Tobias Barreto foi filósofo, jurista e poeta. Nasceu em Sergipe, em 1839. Fundou a Escola Candoreira. Foi para a Bahia em 1861 com a intenção de tornar-se um religioso, mas mudou de idéia. Posteriormente lecionou na Faculdade de Direito do Recife, onde manteve contato com Sylvio Romero, que chegou a prefaciar um de seus livros em 1870. Teria influencioado o jurista Clovis Bevilacqua (1859-1944), que entrou para esta faculdade em 1878. Seus escritos refletiriam suas leituras de pensadores como Schopenhauer, Kant, Strauss e Hartman. Embora mulato, Tobias Barreto aderiu às teses de teóricos do racismo como Haeckel e Buckle; sua defesa de pontos de vista germanistas era tal que seus seguidores se autodenominavam "os renovadores da Escola de Recife"1. Sobre essa postura de Tobias Barreto que exemplifica a adesão de não-brancos e mestiços a ideologias racistas que vão contra eles mesmos, Gilberto Freyre comenta, "Não faltam desvantagens [nos filhos mestiços de senhores com escravas]: os preconceitos inevitáveis contra esses mestiços.
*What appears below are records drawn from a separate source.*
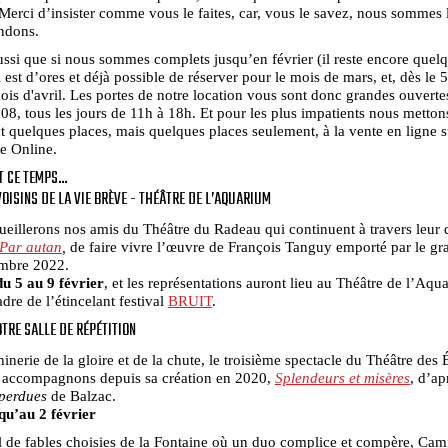
 Merci d’insister comme vous le faites, car, vous le savez, nous sommes 
ndons.
ssi que si nous sommes complets jusqu’en février (il reste encore quel
l est d’ores et déjà possible de réserver pour le mois de mars, et, dès le 5
ois d'avril. Les portes de notre location vous sont donc grandes ouverte
08, tous les jours de 11h à 18h. Et pour les plus impatients nous metton
 quelques places, mais quelques places seulement, à la vente en ligne su
e Online.
T CE TEMPS…
OISINS DE LA VIE BRÈVE - THÉÂTRE DE L’AQUARIUM
eillerons nos amis du Théâtre du Radeau qui continuent à travers leur 
Par autan
,
de faire vivre l’œuvre de François Tanguy emporté par le gr
embre 2022.
u 5 au 9 février
, et les représentations auront lieu au Théâtre de l’Aqu
adre de l’étincelant festival
BRUIT
.
TRE SALLE DE RÉPÉTITION
nerie de la gloire et de la chute, le troisième spectacle du Théâtre des 
 accompagnons depuis sa création en 2020,
Splendeurs et misères
, d’ap
 perdues
de Balzac.
qu’au 2 février
l de fables choisies de la Fontaine où un duo complice et compère, Cami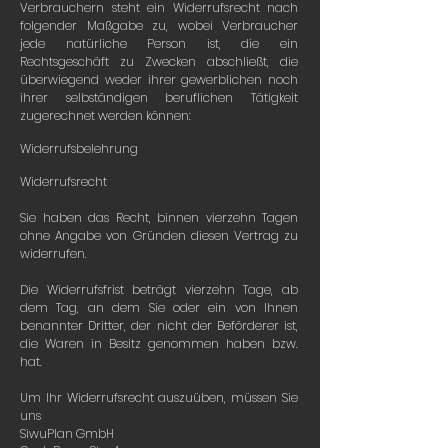
Verbrauchern steht ein Widerrufsrecht nach
folgender Maßgabe zu, wobei Verbraucher
jede natürliche Person ist, die ein
Rechtsgeschäft zu Zwecken abschließt, die
überwiegend weder ihrer gewerblichen noch
ihrer selbständigen beruflichen Tätigkeit
zugerechnet werden können:
Widerrufsbelehrung
Widerrufsrecht
Sie haben das Recht, binnen vierzehn Tagen
ohne Angabe von Gründen diesen Vertrag zu
widerrufen.
Die Widerrufsfrist beträgt vierzehn Tage, ab
dem Tag, an dem Sie oder ein von Ihnen
benannter Dritter, der nicht der Beförderer ist,
die Waren in Besitz genommen haben bzw.
hat.
Um Ihr Widerrufsrecht auszuüben, müssen Sie
uns
SiwuPlan GmbH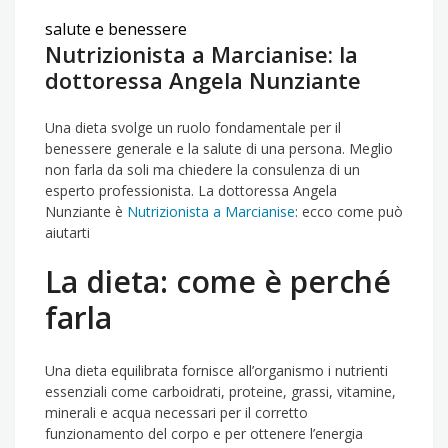
salute e benessere
Nutrizionista a Marcianise: la
dottoressa Angela Nunziante
Una dieta svolge un ruolo fondamentale per il
benessere generale e la salute di una persona. Meglio
non farla da soli ma chiedere la consulenza di un
esperto professionista. La dottoressa Angela
Nunziante è
Nutrizionista a Marcianise
: ecco come può
aiutarti
La dieta: come è perché
farla
Una dieta equilibrata fornisce all’organismo i nutrienti
essenziali come carboidrati, proteine, grassi, vitamine,
minerali e acqua necessari per il corretto
funzionamento del corpo e per ottenere l’energia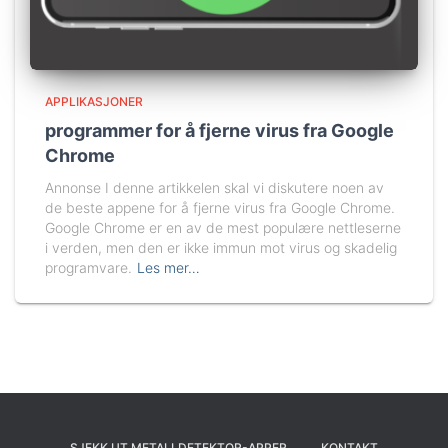
APPLIKASJONER
programmer for å fjerne virus fra Google
Chrome
Annonse I denne artikkelen skal vi diskutere noen av
de beste appene for å fjerne virus fra Google Chrome.
Google Chrome er en av de mest populære nettleserne
i verden, men den er ikke immun mot virus og skadelig
programvare.
Les mer…
SJEKK UT METALLDETEKTOR-APPER
KONTAKT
Preconceitos contra a cor, da parte de uns; contra a origem escrava, da parte de outros. Sob a pressão desses preconceitos desenvolvem-se em muito mestiço evidente complexo de inferioridade que mesmo no Brasil, país tão favorável ao mulato, se observa em manifestações diversas. Uma delas, o enfático arrivismo dos mulatos, quando em situação superior de cultura, de poder ou de riqueza. Desse inquieto arrivismo podem-se salientar duas expressões características: Tobias Barreto - o tipo do novo-culto (...); e na política, Nilo Peçanha"2. Algumas da obras de Tobias Barreto foram "Dias e Noites", "Um Sinal dos Tempos", "Igualdade Contra a Hipocrisia", "Aqui para Nós" e "Vários Escritos". Faleceu em Recife, Pernambuco, em 1889.

1 SCHWARCZ, Lilia Moritz. O Espetáculo das Raças. São Paulo: Companhia das Letras, 1993. p. 149.

2 FREYRE, Gilberto. Casa-Grande & Senzala. Rio de Janeiro: Record, 1998. p. 448.